Centralizing, providing access, and enabling data discovery are just three legs of the stool. The problem is that people need to identify data sources useful to their quests, understand the context behind the data, and connect with data stewards that are the subject matter experts.

Data catalog and data prep tools are the fourth leg of the stool, and the collaboration they enable can be an accelerating force multiplier in digital transformations.

Let’s review three use cases on how data catalogs can accelerate digital transformations.

1. Simplify Finding the Right Data for the Analysis

Here’s a common question raised by analysts and data scientists. As they review data sources, they ask, “Which date and financial measures should I use in my analytics, data visualization, or machine learning model?”

CRMs, ERPs, and other SaaS tools store dozens of dates and currency fields. For example, a sales pipeline might store dates for the pipeline’s creation and start, and the analyst wants to know which one to use for calculating the sales cycle.  In a second example, the ERP likely has many fields for capturing customer revenue, and the analyst wants to determine how to aggregate them and calculate a customer lifetime value metric.

Even in the best cases where the database or SaaS has metadata or documentation providing definitions on dimensions, measures, and dates, chances are, only IT and expert users of each system know where to find this information.

Now add to this complexity when businesses have multiple CRMs, ERPs, marketing platforms, and other SaaS tools replicating data in and out of them. How likely is it that analysts select the correct fields, and how much time do they waste seeking experts to learn how to leverage different data sources? 

And it’s not just financial and sales data that are important to organizations. Leaders deploy data catalogs and prep to improve enterprise data quality, analyze supply chains, and improve patient care in hospitals.

Data catalogs centralize a listing of loaded data sources, provide entry points for people to request access to data, and offer tools for maintaining data dictionaries. These dictionaries include metadata loaded from source systems, supplemental information provided by subject matter experts, and data catalog usage analytics.

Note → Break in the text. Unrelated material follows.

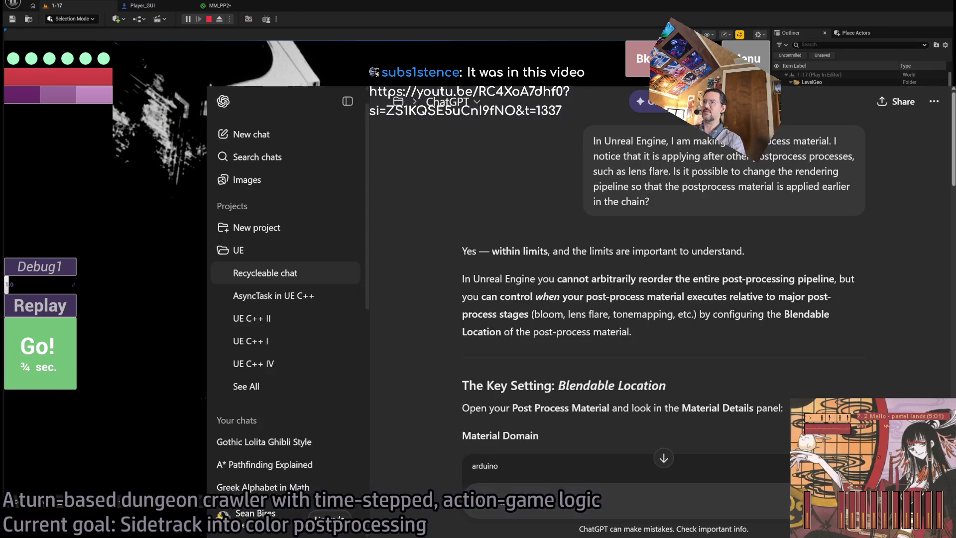
# - Switch away from ChatGPT and bring up a new Chrome window on the Google start page
pyautogui.press('alt+Tab')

The analyst using this data catalog is more likely to find the right source and data fields, and top data catalogs offer natural language processing interfaces for querying them. If the analyst has questions, then the data catalog helps them find, collaborate, and ask questions of subject matter experts. 

Using the data dictionary establishes a feedback loop as increased usage improves its accuracy and utility. It creates a force multiplier because citizen analysts have the tools to find sources, accurate data, and subject matter experts.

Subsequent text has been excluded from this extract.